Extract to read:

>>>>

Cybercriminals often leverage sophisticated deceptive techniques to evade detection from federal agencies. Many international cyberespionage campaigns were uncovered after they exploited the target or went undetected. Recently, security researchers from ESET discovered a cybercriminal operation targeting charitable groups, diplomatic organizations, Ministries of Foreign Affairs, telcos, and other companies in Africa, Europe, and the Middle East since 2017.
Dubbed “BackdoorDiplomacy,” the campaign targeted both Windows and Linux operating systems by exploiting vulnerable connected devices like web servers and management interfaces for networking equipment. Upon compromising a system, the attackers leveraged various open-source tools for scanning the environment and lateral movement. The threat actors achieved the interactive access in two ways:
- Through a custom backdoor “Turian,” which is derived from the Quarian backdoor.
- Through the deployment of certain open-source remote access tools, when more direct and interactive access is required. The attackers were also observed targeting removable media for data collection and exfiltration.
Targeting Unpatched Vulnerabilities
The researchers found that the operators behind BackdoorDiplomacy employed advanced tactics, techniques, and procedures (TTPs) to make their tracking more difficult. The group targeted servers with internet-exposed ports, by likely exploiting unpatched bugs or poorly enforced file-upload security.
BackdoorDiplomacy allegedly shares similarities with several other cyber campaigns, especially when it comes to the Turian and the Quarian backdoor.
“In one specific instance, we observed the operators exploit an F5 BIP-IP vulnerability (CVE-2020-5902) to drop a Linux backdoor. In another, a Microsoft Exchange server was exploited via a PowerShell dropper that installed China Chopper, a well-known web shell in use, by various groups, since 2013. In a third, we observed a Plesk server with poorly configured file-upload security execute another web shells similar to China Chopper,” the researchers said.
Red Team Tools Discovered
The BackdoorDiplomacy attackers employed open-source reconnaissance and red-team tools to evaluate the environment for additional targets of opportunity and lateral movement. The discovered tools include:
- EarthWorm– A simple network tunnel with SOCKS v5 server and port transfer functionalities
- Mimikatz– Various versions including SafetyKatz
- Nbtscan– A command-line NetBIOS scanner for Windows
- NetCat– A networking utility that reads and writes data across network connections
- PortQry– A tool to display the status of TCP and UDP ports on remote systems
- SMBTouch – Used to determine whether a target is vulnerable to EternalBlue
A red-team tool/toolkit is an offensive security platform used by red teamers (which are mostly cybercriminals) to perform advanced network operations and exploit the target.

<<<<

Dataset entries
>>>>

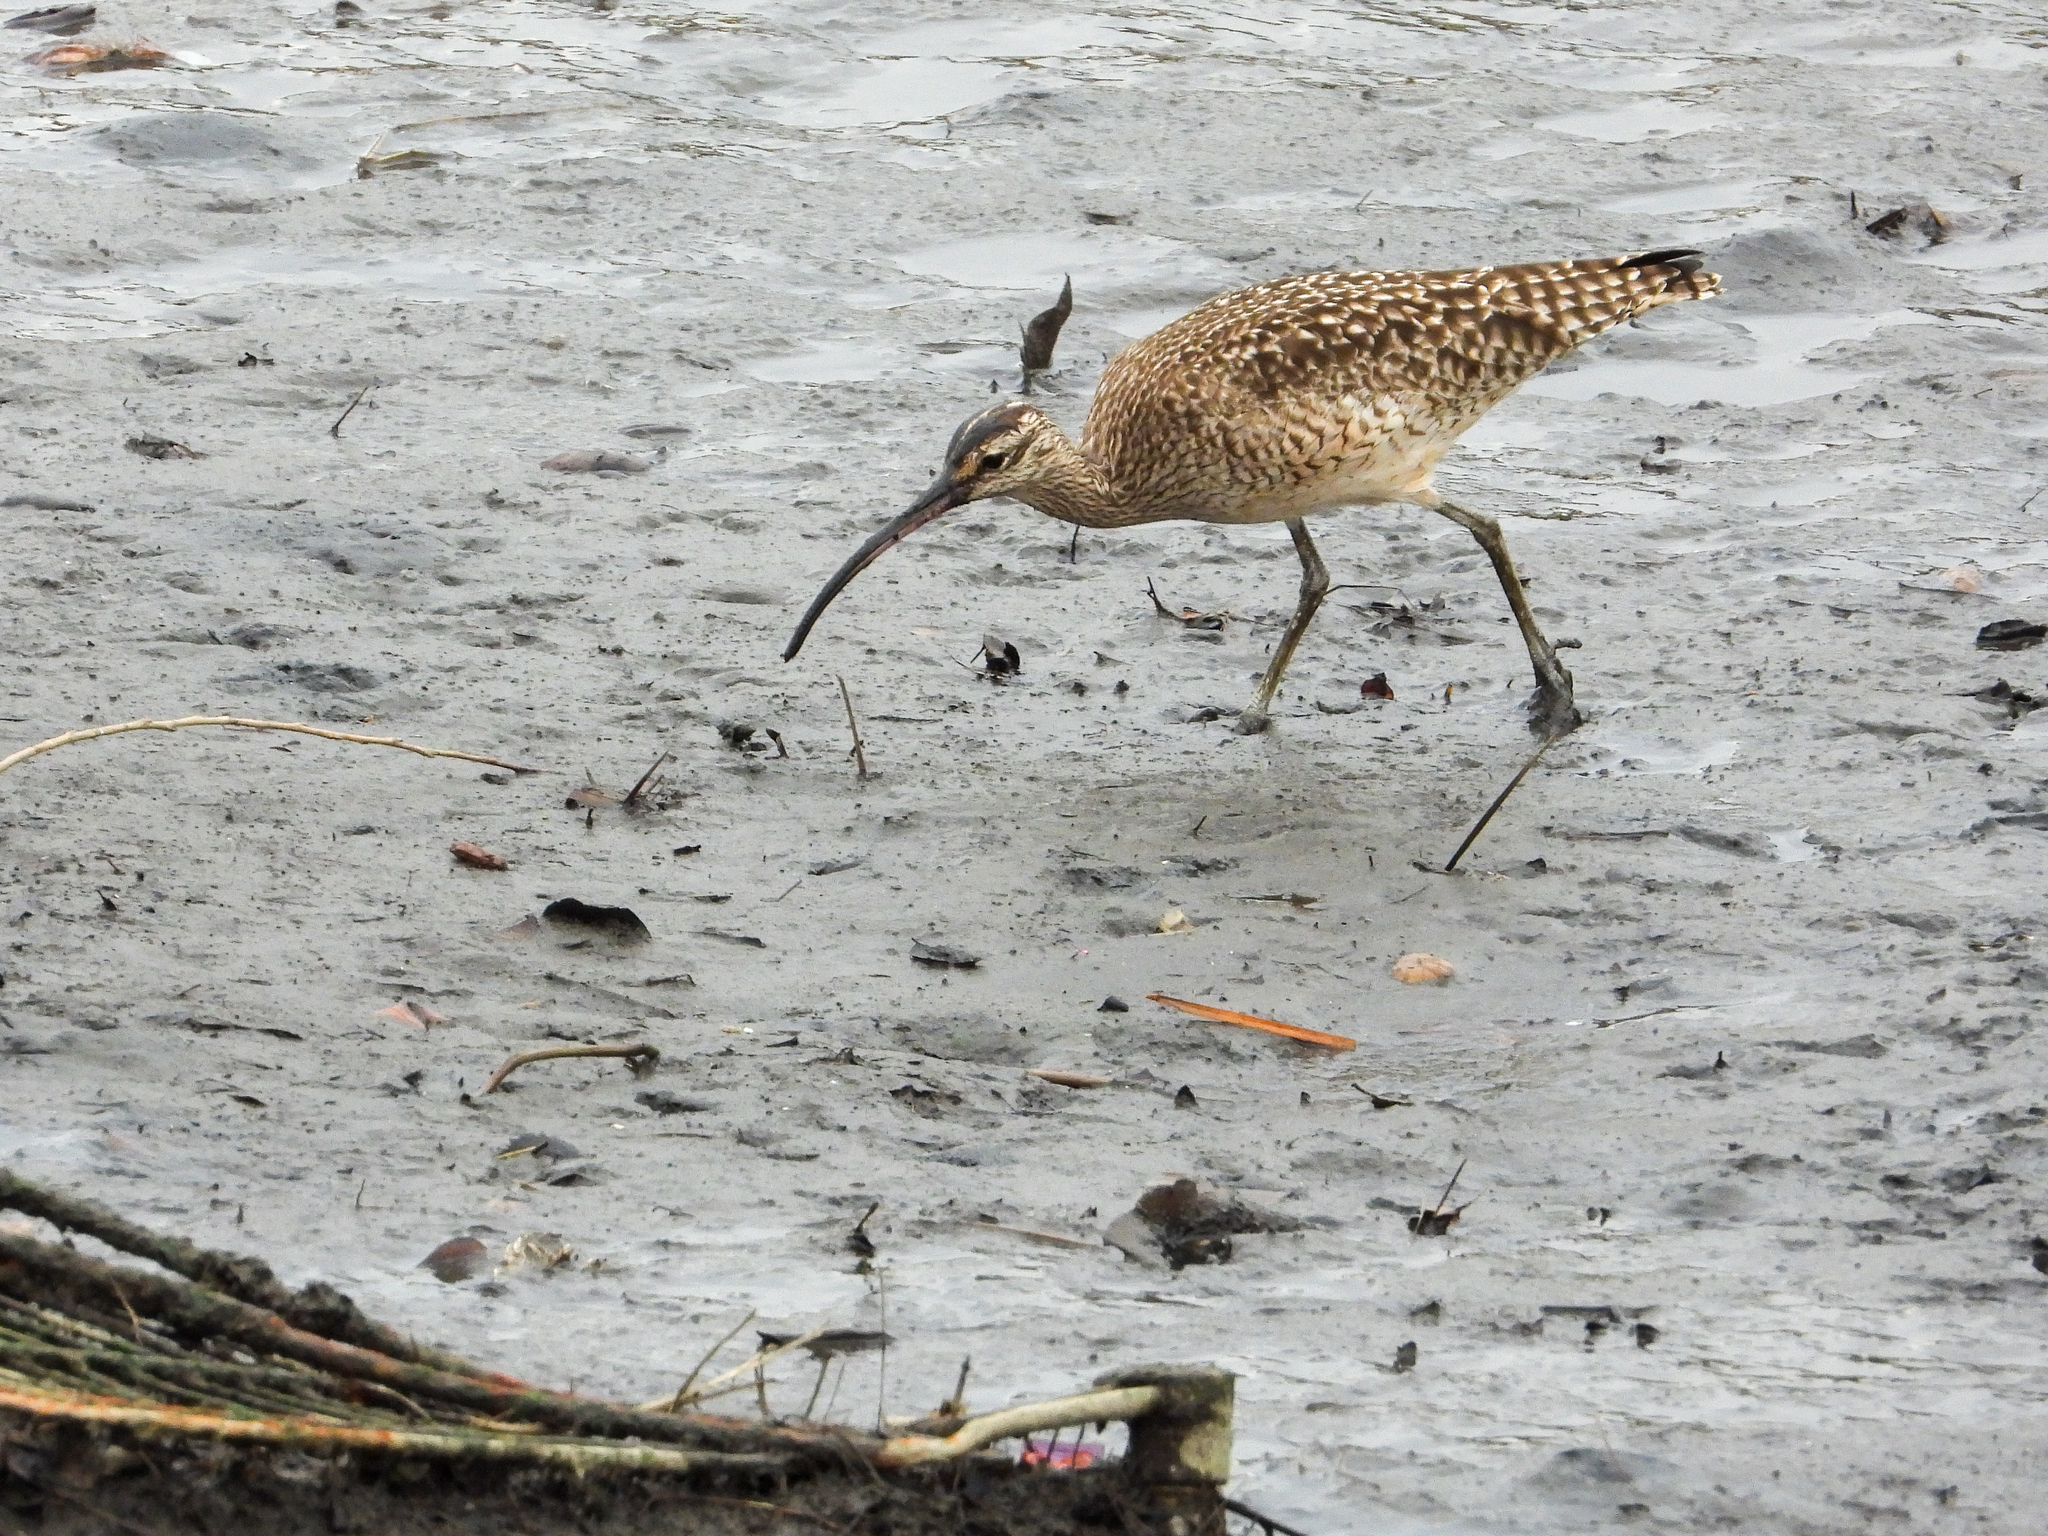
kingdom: Animalia
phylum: Chordata
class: Aves
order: Charadriiformes
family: Scolopacidae
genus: Numenius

<<<<

Task prompt:
Summarize the text on BackdoorDiplomacy in two sentences.

Answer box:
ESET researchers discovered BackdoorDiplomacy, a campaign that has targeted charitable groups, diplomatic organizations, Ministries of Foreign Affairs, telcos, and other companies in Africa, Europe, and the Middle East since 2017. The attackers compromised Windows and Linux systems by exploiting vulnerable connected devices such as web servers, then used open-source tools for scanning and lateral movement and gained interactive access through the custom Turian backdoor or open-source remote access tools.